● Work task
Your output should be an exact copy of the records, with no pictures in it.

Extracted entries START

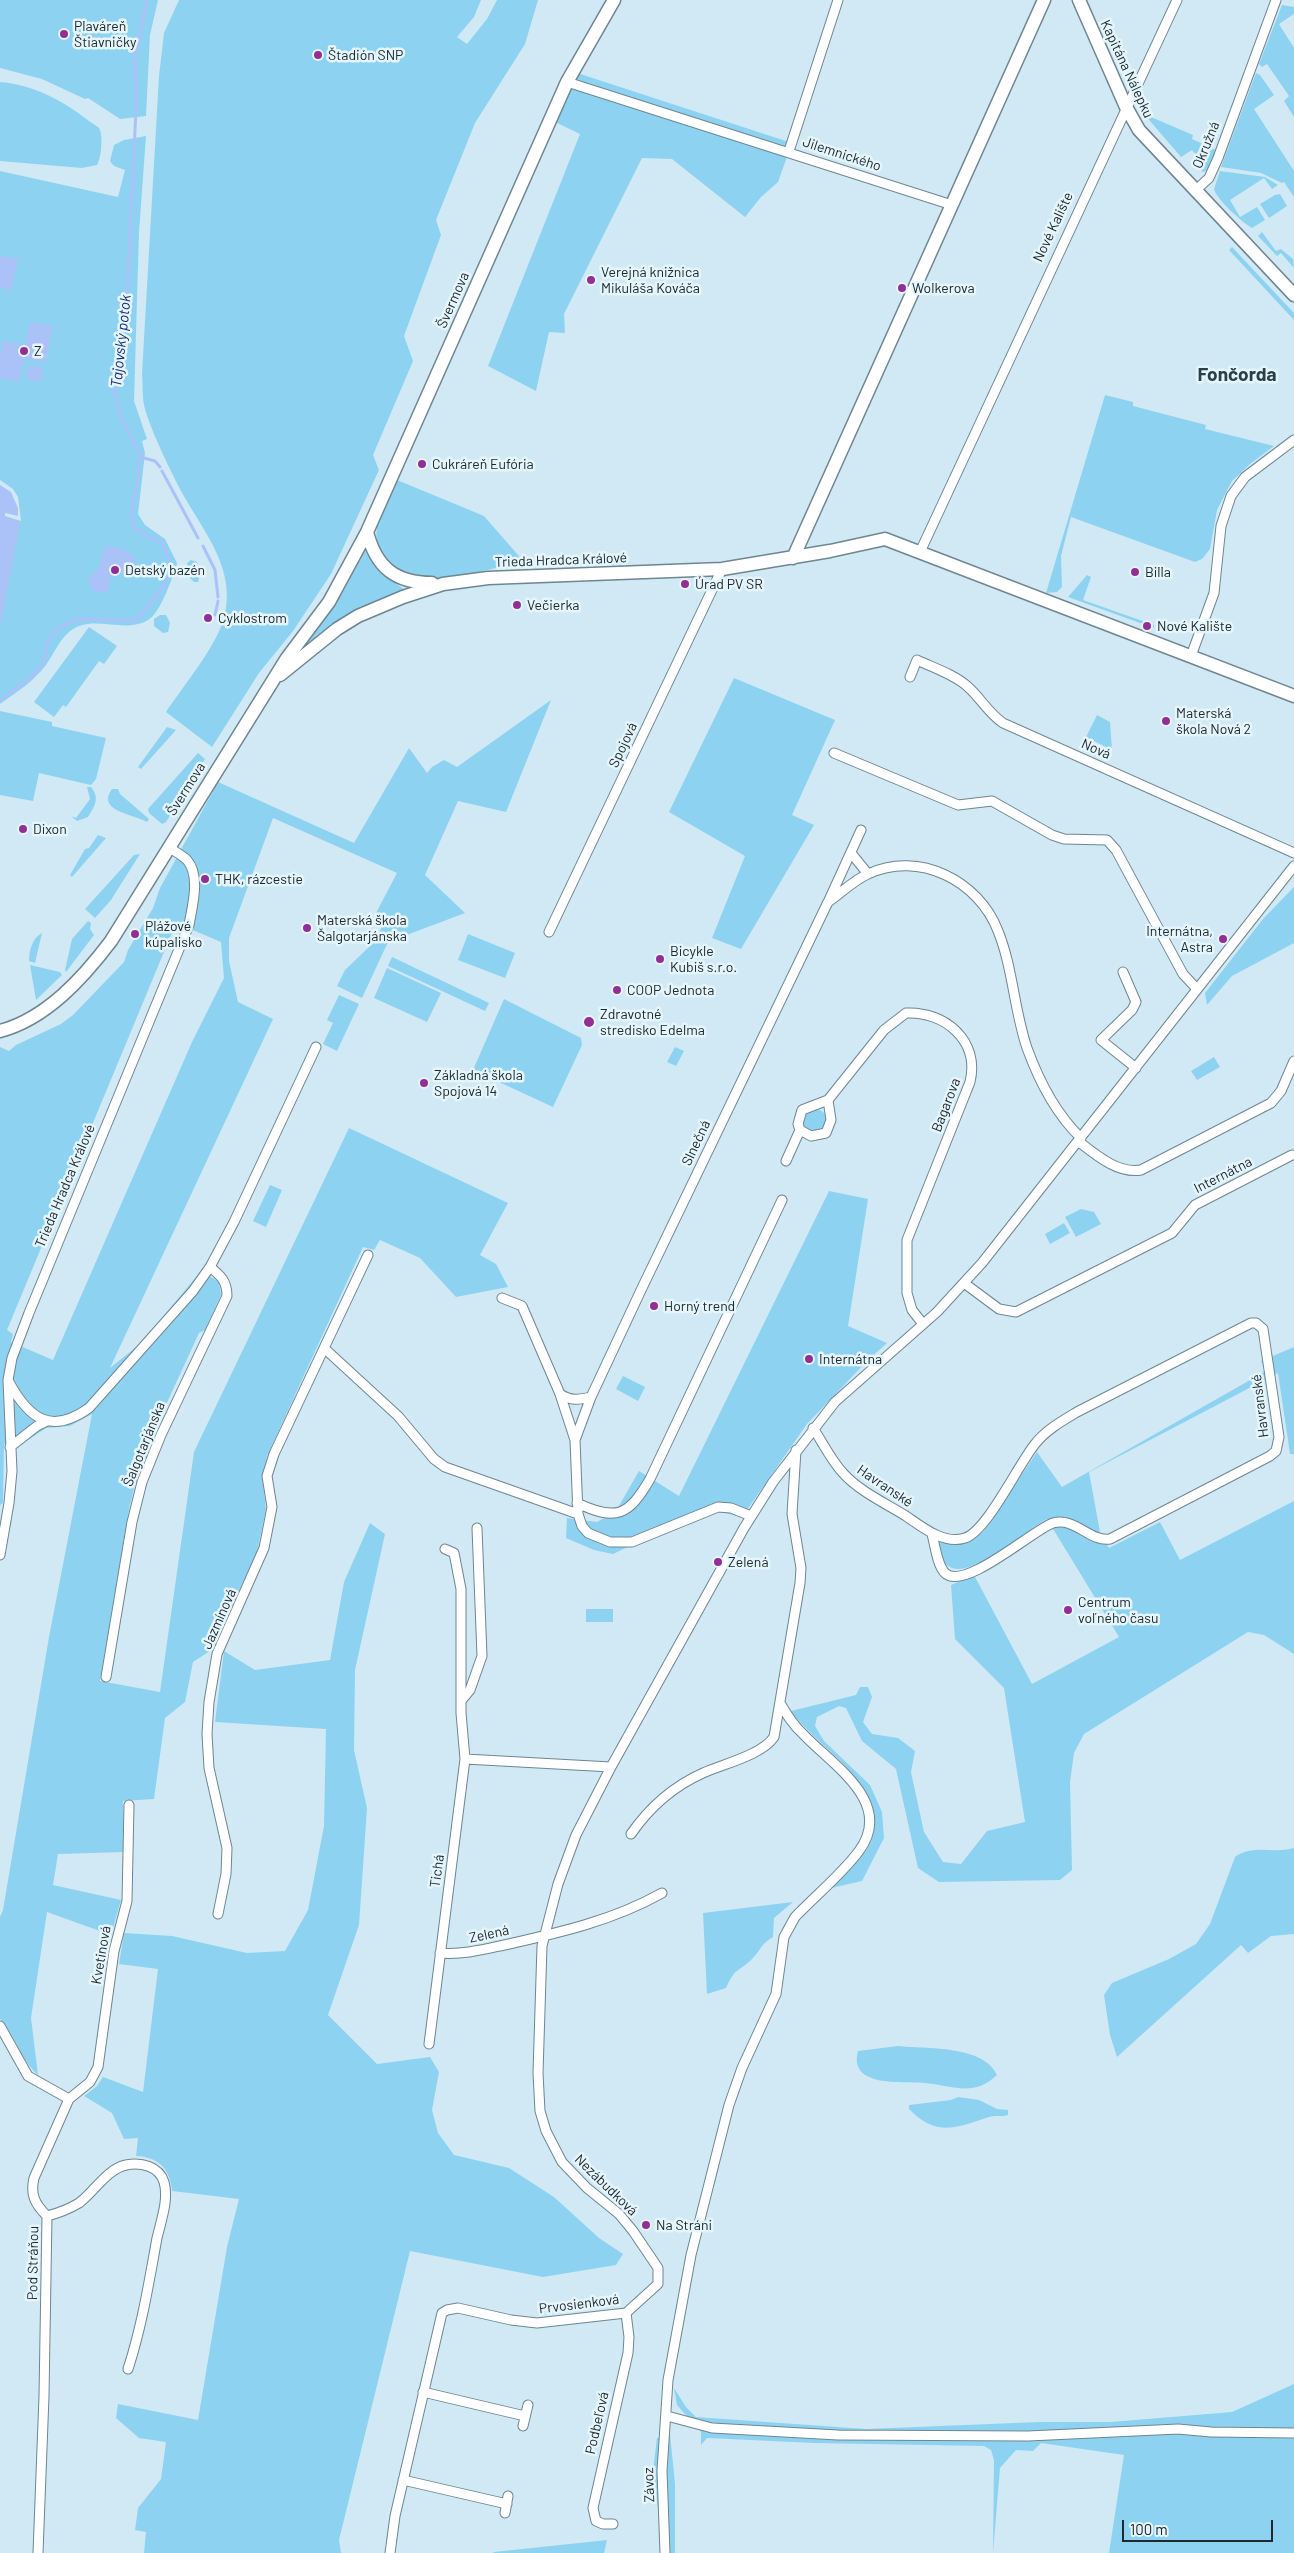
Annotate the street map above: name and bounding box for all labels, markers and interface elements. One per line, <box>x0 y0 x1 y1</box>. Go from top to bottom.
street label: Kapitána Nálepku <box>1097 17 1157 121</box>
place label: Plaváreň Štiavničky <box>74 18 136 50</box>
marker: Plaváreň Štiavničky <box>58 28 70 40</box>
place label: Štadión SNP <box>328 47 403 63</box>
marker: Štadión SNP <box>312 49 324 61</box>
street label: Okružná <box>1189 119 1223 171</box>
street label: Jilemnického <box>801 133 883 175</box>
street label: Nové Kalište <box>1030 189 1076 265</box>
place label: Verejná knižnica Mikuláša Kováča <box>601 264 700 296</box>
street label: Švermova <box>433 269 473 331</box>
marker: Verejná knižnica Mikuláša Kováča <box>585 274 597 286</box>
place label: Wolkerova <box>912 280 975 296</box>
marker: Wolkerova <box>896 282 908 294</box>
water label: Tajovský potok <box>107 294 135 388</box>
place label: Z <box>34 343 42 359</box>
marker: Z <box>18 345 30 357</box>
district label: Fončorda <box>1198 364 1276 386</box>
place label: Cukráreň Eufória <box>432 456 534 472</box>
marker: Cukráreň Eufória <box>416 458 428 470</box>
street label: Trieda Hradca Králové <box>495 549 627 571</box>
place label: Detský bazén <box>125 562 205 578</box>
marker: Detský bazén <box>109 564 121 576</box>
place label: Billa <box>1145 564 1171 580</box>
marker: Billa <box>1129 566 1141 578</box>
place label: Úrad PV SR <box>695 576 763 592</box>
marker: Úrad PV SR <box>679 578 691 590</box>
place label: Večierka <box>527 597 579 613</box>
marker: Večierka <box>511 599 523 611</box>
place label: Cyklostrom <box>218 610 287 626</box>
marker: Cyklostrom <box>202 612 214 624</box>
place label: Nové Kalište <box>1157 618 1232 634</box>
marker: Nové Kalište <box>1141 620 1153 632</box>
place label: Materská škola Nová 2 <box>1176 705 1251 738</box>
marker: Materská škola Nová 2 <box>1160 715 1172 727</box>
street label: Spojová <box>605 720 641 770</box>
street label: Nová <box>1079 735 1113 763</box>
street label: Švermova <box>163 759 209 819</box>
place label: Dixon <box>33 821 67 837</box>
marker: Dixon <box>17 823 29 835</box>
place label: THK, rázcestie <box>215 871 303 887</box>
marker: THK, rázcestie <box>199 873 211 885</box>
place label: Materská škola Šalgotarjánska <box>317 912 407 944</box>
place label: Plážové kúpalisko <box>145 918 202 950</box>
marker: Materská škola Šalgotarjánska <box>301 922 313 934</box>
place label: Internátna, Astra <box>1146 923 1213 956</box>
marker: Plážové kúpalisko <box>129 928 141 940</box>
marker: Internátna, Astra <box>1217 933 1229 945</box>
place label: Bicykle Kubiš s.r.o. <box>670 943 737 976</box>
marker: Bicykle Kubiš s.r.o. <box>654 953 666 965</box>
place label: COOP Jednota <box>627 982 714 998</box>
marker: COOP Jednota <box>611 984 623 996</box>
place label: Zdravotné stredisko Edelma <box>600 1006 705 1038</box>
marker: Zdravotné stredisko Edelma <box>582 1015 596 1029</box>
place label: Základná škola Spojová 14 <box>434 1067 523 1100</box>
street label: Bagarova <box>928 1076 964 1134</box>
marker: Základná škola Spojová 14 <box>418 1077 430 1089</box>
street label: Slnečná <box>678 1118 714 1168</box>
street label: Trieda Hradca Králové <box>31 1122 99 1250</box>
street label: Internátna <box>1191 1153 1255 1197</box>
place label: Horný trend <box>664 1298 735 1314</box>
marker: Horný trend <box>648 1300 660 1312</box>
place label: Internátna <box>819 1351 882 1367</box>
marker: Internátna <box>803 1353 815 1365</box>
street label: Havranské <box>1248 1373 1272 1439</box>
street label: Šalgotarjánska <box>119 1399 169 1489</box>
street label: Havranské <box>854 1461 916 1511</box>
place label: Zelená <box>728 1554 769 1570</box>
marker: Zelená <box>712 1556 724 1568</box>
street label: Jazmínová <box>198 1586 240 1652</box>
place label: Centrum voľného času <box>1078 1594 1158 1626</box>
marker: Centrum voľného času <box>1062 1604 1074 1616</box>
street label: Tichá <box>426 1853 448 1889</box>
street label: Zelená <box>467 1922 511 1946</box>
street label: Kvetinová <box>88 1924 114 1986</box>
street label: Nezábudková <box>571 2151 641 2219</box>
place label: Na Stráni <box>656 2217 712 2233</box>
marker: Na Stráni <box>640 2219 652 2231</box>
street label: Pod Stráňou <box>24 2226 42 2300</box>
street label: Prvosienková <box>538 2291 620 2317</box>
street label: Podbeľová <box>582 2390 612 2456</box>
street label: Závoz <box>640 2467 658 2503</box>
scale bar <box>1124 2510 1275 2542</box>
text: 100 m <box>1130 2520 1168 2538</box>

Extracted entries END

● Solution for this task
Annotate the street map above: name and bounding box for all labels, markers and interface elements. One per line, <box>x0 y0 x1 y1</box>. Go from top to bottom.
street label: Kapitána Nálepku <box>1097 17 1157 121</box>
place label: Plaváreň Štiavničky <box>74 18 136 50</box>
marker: Plaváreň Štiavničky <box>58 28 70 40</box>
place label: Štadión SNP <box>328 47 403 63</box>
marker: Štadión SNP <box>312 49 324 61</box>
street label: Okružná <box>1189 119 1223 171</box>
street label: Jilemnického <box>801 133 883 175</box>
street label: Nové Kalište <box>1030 189 1076 265</box>
place label: Verejná knižnica Mikuláša Kováča <box>601 264 700 296</box>
street label: Švermova <box>433 269 473 331</box>
marker: Verejná knižnica Mikuláša Kováča <box>585 274 597 286</box>
place label: Wolkerova <box>912 280 975 296</box>
marker: Wolkerova <box>896 282 908 294</box>
water label: Tajovský potok <box>107 294 135 388</box>
place label: Z <box>34 343 42 359</box>
marker: Z <box>18 345 30 357</box>
district label: Fončorda <box>1198 364 1276 386</box>
place label: Cukráreň Eufória <box>432 456 534 472</box>
marker: Cukráreň Eufória <box>416 458 428 470</box>
street label: Trieda Hradca Králové <box>495 549 627 571</box>
place label: Detský bazén <box>125 562 205 578</box>
marker: Detský bazén <box>109 564 121 576</box>
place label: Billa <box>1145 564 1171 580</box>
marker: Billa <box>1129 566 1141 578</box>
place label: Úrad PV SR <box>695 576 763 592</box>
marker: Úrad PV SR <box>679 578 691 590</box>
place label: Večierka <box>527 597 579 613</box>
marker: Večierka <box>511 599 523 611</box>
place label: Cyklostrom <box>218 610 287 626</box>
marker: Cyklostrom <box>202 612 214 624</box>
place label: Nové Kalište <box>1157 618 1232 634</box>
marker: Nové Kalište <box>1141 620 1153 632</box>
place label: Materská škola Nová 2 <box>1176 705 1251 738</box>
marker: Materská škola Nová 2 <box>1160 715 1172 727</box>
street label: Spojová <box>605 720 641 770</box>
street label: Nová <box>1079 735 1113 763</box>
street label: Švermova <box>163 759 209 819</box>
place label: Dixon <box>33 821 67 837</box>
marker: Dixon <box>17 823 29 835</box>
place label: THK, rázcestie <box>215 871 303 887</box>
marker: THK, rázcestie <box>199 873 211 885</box>
place label: Materská škola Šalgotarjánska <box>317 912 407 944</box>
place label: Plážové kúpalisko <box>145 918 202 950</box>
marker: Materská škola Šalgotarjánska <box>301 922 313 934</box>
place label: Internátna, Astra <box>1146 923 1213 956</box>
marker: Plážové kúpalisko <box>129 928 141 940</box>
marker: Internátna, Astra <box>1217 933 1229 945</box>
place label: Bicykle Kubiš s.r.o. <box>670 943 737 976</box>
marker: Bicykle Kubiš s.r.o. <box>654 953 666 965</box>
place label: COOP Jednota <box>627 982 714 998</box>
marker: COOP Jednota <box>611 984 623 996</box>
place label: Zdravotné stredisko Edelma <box>600 1006 705 1038</box>
marker: Zdravotné stredisko Edelma <box>582 1015 596 1029</box>
place label: Základná škola Spojová 14 <box>434 1067 523 1100</box>
street label: Bagarova <box>928 1076 964 1134</box>
marker: Základná škola Spojová 14 <box>418 1077 430 1089</box>
street label: Slnečná <box>678 1118 714 1168</box>
street label: Trieda Hradca Králové <box>31 1122 99 1250</box>
street label: Internátna <box>1191 1153 1255 1197</box>
place label: Horný trend <box>664 1298 735 1314</box>
marker: Horný trend <box>648 1300 660 1312</box>
place label: Internátna <box>819 1351 882 1367</box>
marker: Internátna <box>803 1353 815 1365</box>
street label: Havranské <box>1248 1373 1272 1439</box>
street label: Šalgotarjánska <box>119 1399 169 1489</box>
street label: Havranské <box>854 1461 916 1511</box>
place label: Zelená <box>728 1554 769 1570</box>
marker: Zelená <box>712 1556 724 1568</box>
street label: Jazmínová <box>198 1586 240 1652</box>
place label: Centrum voľného času <box>1078 1594 1158 1626</box>
marker: Centrum voľného času <box>1062 1604 1074 1616</box>
street label: Tichá <box>426 1853 448 1889</box>
street label: Zelená <box>467 1922 511 1946</box>
street label: Kvetinová <box>88 1924 114 1986</box>
street label: Nezábudková <box>571 2151 641 2219</box>
place label: Na Stráni <box>656 2217 712 2233</box>
marker: Na Stráni <box>640 2219 652 2231</box>
street label: Pod Stráňou <box>24 2226 42 2300</box>
street label: Prvosienková <box>538 2291 620 2317</box>
street label: Podbeľová <box>582 2390 612 2456</box>
street label: Závoz <box>640 2467 658 2503</box>
scale bar <box>1124 2510 1275 2542</box>
text: 100 m <box>1130 2520 1168 2538</box>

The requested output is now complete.